When Microsoft launched its last software-as-a-service push with Office 365, it simultaneously introduced requirements that made reinstallation and upgrades more onerous than they had been previously. Specifically, it became (temporarily) against the terms of service to remove the software from one installed system and put it on another. The company later modified this wording after consumer pressure, but the terms and conditions surrounding Windows 10 and its upgrade / reinstallation policies still haven’t been clarified.
Phil Spencer promises unified Xbox One, Windows 10 gaming experience
Meanwhile, Microsoft has announced it will support PC Gamer’s efforts to host a PC gaming-themed event at E3. For years, PC gaming has been all-but ignored — Valve’s Steam has hauled in hundreds of millions of dollars over the last ten years, while Microsoft’s efforts to build a credible Windows Store or its own Games for Windows Live platform have been wretched by comparison. Xbox head Phil Spencer has made it clear he wants to change this and outlined a plan to offer Xbox as a multi-platform gaming brand that would extend across both PCs and the Xbox One itself. Details on the plan are still vague, though Microsoft has promised that Windows 10 device owners who own Xboxes and compatible networking hardware will be able to stream games from Xbox to PC across local networks.

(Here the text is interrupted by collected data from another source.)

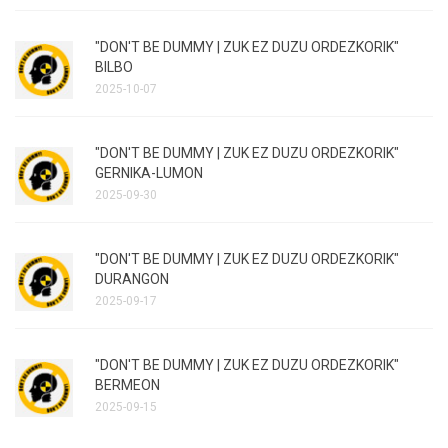
"DON'T BE DUMMY | ZUK EZ DUZU ORDEZKORIK"
BILBO
2025-10-07
"DON'T BE DUMMY | ZUK EZ DUZU ORDEZKORIK"
GERNIKA-LUMON
2025-09-30
"DON'T BE DUMMY | ZUK EZ DUZU ORDEZKORIK"
DURANGON
2025-09-17
"DON'T BE DUMMY | ZUK EZ DUZU ORDEZKORIK"
BERMEON
2025-09-15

While Spencer told PC Gamer that PC gaming is now much more important to Microsoft than it was in the past, his explanation of what’s changed between the old Games for Windows days and the modern era could raise flags for some:
“The key difference now is that the Xbox team is driving the Windows and console gaming efforts as one connected ecosystem,” Spencer said. “Games and gaming is front and center in our device and service strategy at Microsoft. I can tell you definitively that our team has never committed more resources to making Windows better for game developers and gamers, and that means any gamer on Windows 10, regardless of storefront or device.”
While Xbox One integration and cross-platform play could be great for both console and PC gaming, hearing that Xbox is driving the PC gaming bus isn’t necessarily good news. On the one hand, the Xbox One is a PC for all intents and purposes. In previous generations, the gaps between consoles and PCs were firmly rooted in both hardware and software, the first Xbox notwithstanding. Today, the Xbox One is a PC — albeit a PC with some specialized internal components and a low-level OS variant based on Windows 8. There’s no reason why Microsoft can’t merge many aspects of gaming and content sharing across platforms to the betterment of both. Spencer, for example, leaves open the idea of bringing Xbox One exclusives over to Windows 10 and promoting both platforms simultaneously.
What’s going to be trickier, however, is offering PC gamers features that take advantage of the fact that a game is running on a PC. Many of the top-tier releases of the past few years that debuted for both platforms have UIs and interfaces clearly designed for console gamers first. Games like Skyrim are designed for low-information user interfaces that are murder to sort through or work with. Games designed to be played with a monitor at a distance of 2-4 feet have different guidelines and rules than titles designed for televisions at a distance of 6-8 feet. That doesn’t make one “better” than the other — but PC gamers are going to be watching Microsoft to see if the company actually uses its efforts to improve gaming on both platforms, or if it expects PC gamers to roll over and make nice with Xbox.